_Data for the task:_
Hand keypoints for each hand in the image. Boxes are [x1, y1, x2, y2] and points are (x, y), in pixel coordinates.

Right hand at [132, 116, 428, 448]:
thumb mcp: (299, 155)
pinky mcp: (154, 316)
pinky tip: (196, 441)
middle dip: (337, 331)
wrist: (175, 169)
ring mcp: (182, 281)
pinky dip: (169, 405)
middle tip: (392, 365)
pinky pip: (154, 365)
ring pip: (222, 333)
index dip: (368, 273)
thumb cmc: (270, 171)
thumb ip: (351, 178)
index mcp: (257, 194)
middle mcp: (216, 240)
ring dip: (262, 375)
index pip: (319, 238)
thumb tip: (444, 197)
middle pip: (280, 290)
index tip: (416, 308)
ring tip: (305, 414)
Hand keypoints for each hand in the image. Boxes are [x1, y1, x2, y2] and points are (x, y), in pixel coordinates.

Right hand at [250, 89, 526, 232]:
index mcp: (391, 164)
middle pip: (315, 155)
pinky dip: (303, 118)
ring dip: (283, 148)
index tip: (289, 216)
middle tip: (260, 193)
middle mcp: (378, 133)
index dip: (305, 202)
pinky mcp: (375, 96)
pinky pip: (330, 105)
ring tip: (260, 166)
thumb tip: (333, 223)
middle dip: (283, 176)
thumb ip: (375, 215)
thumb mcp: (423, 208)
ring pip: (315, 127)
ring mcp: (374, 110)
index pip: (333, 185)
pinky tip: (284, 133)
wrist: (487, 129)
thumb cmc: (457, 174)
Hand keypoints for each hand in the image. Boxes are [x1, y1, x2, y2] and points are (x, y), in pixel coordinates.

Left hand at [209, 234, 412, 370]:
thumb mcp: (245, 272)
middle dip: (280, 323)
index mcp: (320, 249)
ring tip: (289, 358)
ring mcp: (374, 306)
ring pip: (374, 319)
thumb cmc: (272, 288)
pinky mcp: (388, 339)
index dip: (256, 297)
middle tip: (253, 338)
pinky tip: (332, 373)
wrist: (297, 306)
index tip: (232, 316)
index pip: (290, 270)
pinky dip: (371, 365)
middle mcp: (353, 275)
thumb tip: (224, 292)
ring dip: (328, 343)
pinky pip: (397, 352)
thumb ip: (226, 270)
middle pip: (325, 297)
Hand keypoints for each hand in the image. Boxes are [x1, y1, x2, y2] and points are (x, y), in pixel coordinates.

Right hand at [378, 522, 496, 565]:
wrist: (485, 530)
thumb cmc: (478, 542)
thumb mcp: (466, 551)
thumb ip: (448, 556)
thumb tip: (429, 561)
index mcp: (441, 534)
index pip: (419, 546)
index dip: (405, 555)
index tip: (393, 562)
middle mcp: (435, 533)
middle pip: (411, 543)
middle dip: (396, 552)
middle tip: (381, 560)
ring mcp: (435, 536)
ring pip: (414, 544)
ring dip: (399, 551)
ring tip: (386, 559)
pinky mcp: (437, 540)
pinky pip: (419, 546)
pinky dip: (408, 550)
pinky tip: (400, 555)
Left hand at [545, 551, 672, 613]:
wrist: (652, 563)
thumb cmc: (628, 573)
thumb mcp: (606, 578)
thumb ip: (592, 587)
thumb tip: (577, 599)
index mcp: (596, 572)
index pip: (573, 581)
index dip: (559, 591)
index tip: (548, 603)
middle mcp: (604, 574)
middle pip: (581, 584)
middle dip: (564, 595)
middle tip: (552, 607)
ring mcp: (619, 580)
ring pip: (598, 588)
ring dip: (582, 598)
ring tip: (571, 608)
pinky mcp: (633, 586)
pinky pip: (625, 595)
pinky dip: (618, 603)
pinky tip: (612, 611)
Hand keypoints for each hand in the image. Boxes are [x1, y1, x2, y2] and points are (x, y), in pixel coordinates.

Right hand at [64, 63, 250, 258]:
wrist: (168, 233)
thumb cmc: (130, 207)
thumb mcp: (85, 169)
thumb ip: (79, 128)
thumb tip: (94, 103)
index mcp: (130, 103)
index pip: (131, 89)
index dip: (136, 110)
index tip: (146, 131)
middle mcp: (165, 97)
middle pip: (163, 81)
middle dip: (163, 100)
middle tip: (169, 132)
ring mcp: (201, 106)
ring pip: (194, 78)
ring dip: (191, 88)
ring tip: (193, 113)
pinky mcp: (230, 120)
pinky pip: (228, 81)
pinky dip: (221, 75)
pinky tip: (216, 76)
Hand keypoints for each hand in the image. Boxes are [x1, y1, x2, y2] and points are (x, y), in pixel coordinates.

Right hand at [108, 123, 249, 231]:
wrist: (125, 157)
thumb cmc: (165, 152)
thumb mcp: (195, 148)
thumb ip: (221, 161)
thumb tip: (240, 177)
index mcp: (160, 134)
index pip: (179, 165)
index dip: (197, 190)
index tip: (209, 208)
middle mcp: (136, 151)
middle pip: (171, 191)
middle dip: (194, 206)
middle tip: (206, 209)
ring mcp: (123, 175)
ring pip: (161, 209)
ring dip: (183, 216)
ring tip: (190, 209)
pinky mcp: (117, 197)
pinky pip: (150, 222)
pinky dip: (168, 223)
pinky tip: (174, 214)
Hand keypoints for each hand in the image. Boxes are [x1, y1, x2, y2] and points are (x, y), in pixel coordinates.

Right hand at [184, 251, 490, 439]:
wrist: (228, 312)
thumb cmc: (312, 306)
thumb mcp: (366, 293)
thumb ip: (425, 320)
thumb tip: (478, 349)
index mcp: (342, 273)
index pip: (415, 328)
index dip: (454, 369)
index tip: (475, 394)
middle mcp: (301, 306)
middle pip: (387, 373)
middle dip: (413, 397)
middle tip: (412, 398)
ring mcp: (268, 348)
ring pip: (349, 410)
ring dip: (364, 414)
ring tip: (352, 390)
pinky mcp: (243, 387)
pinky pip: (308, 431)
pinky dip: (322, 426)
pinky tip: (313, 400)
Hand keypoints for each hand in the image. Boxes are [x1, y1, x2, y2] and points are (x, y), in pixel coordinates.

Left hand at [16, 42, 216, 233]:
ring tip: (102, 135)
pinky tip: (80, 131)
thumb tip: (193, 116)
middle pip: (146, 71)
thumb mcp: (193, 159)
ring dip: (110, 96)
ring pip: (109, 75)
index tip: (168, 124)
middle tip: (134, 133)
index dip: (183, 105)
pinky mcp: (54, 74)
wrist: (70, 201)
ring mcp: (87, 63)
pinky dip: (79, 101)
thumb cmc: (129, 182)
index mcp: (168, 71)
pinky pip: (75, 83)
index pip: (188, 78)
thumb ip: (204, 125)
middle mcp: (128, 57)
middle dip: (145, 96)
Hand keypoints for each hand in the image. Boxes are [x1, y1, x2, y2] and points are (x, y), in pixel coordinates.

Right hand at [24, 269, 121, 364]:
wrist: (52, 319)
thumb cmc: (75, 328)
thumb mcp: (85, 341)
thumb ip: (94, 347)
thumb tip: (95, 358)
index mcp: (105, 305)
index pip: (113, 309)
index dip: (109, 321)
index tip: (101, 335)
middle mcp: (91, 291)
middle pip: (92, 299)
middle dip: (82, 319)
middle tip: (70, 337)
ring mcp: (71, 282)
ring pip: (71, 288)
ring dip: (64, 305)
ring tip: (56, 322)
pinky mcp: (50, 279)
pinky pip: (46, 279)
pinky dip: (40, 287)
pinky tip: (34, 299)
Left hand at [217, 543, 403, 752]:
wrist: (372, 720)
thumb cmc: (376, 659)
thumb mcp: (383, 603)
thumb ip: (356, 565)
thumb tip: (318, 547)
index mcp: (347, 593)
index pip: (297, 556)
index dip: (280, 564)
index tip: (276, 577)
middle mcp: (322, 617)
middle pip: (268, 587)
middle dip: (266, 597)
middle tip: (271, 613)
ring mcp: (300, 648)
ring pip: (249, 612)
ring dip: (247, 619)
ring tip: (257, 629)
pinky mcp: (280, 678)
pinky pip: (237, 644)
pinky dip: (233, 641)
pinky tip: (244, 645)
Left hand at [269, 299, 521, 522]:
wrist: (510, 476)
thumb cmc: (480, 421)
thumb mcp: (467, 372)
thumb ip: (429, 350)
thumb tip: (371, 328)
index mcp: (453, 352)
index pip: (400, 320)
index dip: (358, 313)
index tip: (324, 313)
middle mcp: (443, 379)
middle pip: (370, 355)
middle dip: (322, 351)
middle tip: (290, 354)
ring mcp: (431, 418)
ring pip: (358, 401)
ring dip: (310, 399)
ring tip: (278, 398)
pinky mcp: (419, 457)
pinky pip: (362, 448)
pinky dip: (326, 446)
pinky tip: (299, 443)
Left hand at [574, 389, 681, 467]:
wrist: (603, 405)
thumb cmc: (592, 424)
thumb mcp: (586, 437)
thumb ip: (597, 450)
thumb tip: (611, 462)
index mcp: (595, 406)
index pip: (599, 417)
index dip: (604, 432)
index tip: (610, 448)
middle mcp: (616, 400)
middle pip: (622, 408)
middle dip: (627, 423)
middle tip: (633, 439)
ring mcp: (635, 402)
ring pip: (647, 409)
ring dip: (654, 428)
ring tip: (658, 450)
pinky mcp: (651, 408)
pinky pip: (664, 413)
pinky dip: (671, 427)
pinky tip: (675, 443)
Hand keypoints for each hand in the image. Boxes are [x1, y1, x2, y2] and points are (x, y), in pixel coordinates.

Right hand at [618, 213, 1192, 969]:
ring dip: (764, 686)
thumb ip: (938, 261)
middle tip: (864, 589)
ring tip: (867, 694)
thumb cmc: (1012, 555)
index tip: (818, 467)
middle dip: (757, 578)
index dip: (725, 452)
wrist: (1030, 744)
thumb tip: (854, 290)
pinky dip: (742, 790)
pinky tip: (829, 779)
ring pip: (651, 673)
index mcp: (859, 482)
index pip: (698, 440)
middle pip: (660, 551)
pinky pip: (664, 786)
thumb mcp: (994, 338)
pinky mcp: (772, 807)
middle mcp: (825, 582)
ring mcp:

_What you should do:_
Using the entries above, return exactly the lines from the line with "pinky dip: (79, 101)" to the line with "thumb ip: (356, 565)", counting both of those lines.

_Exercise answer:_
pinky dip: (79, 101)
thumb cmc: (129, 182)
index mcp: (168, 71)
pinky pip: (75, 83)
index pip: (188, 78)
thumb ip: (204, 125)
middle mcp: (128, 57)
middle dip: (145, 96)
Hand keypoints for each hand in the image. Boxes are [x1, y1, x2, y2] and points are (x, y), in pixel coordinates.

Right hand at [24, 269, 121, 364]:
wrist: (52, 319)
thumb cmc: (75, 328)
thumb mcp: (85, 341)
thumb ip: (94, 347)
thumb tip: (95, 358)
index mcp: (105, 305)
index pip: (113, 309)
index dip: (109, 321)
index tip: (101, 335)
middle mcp: (91, 291)
middle pip: (92, 299)
middle dip: (82, 319)
middle tip: (70, 337)
ring mcp: (71, 282)
ring pip: (71, 288)
ring dip: (64, 305)
ring tip: (56, 322)
pinky mcp: (50, 279)
pinky pip: (46, 279)
pinky dip: (40, 287)
pinky tip: (34, 299)
Left hand at [217, 543, 403, 752]:
wrist: (372, 720)
thumb cmc: (376, 659)
thumb mcp: (383, 603)
thumb ip: (356, 565)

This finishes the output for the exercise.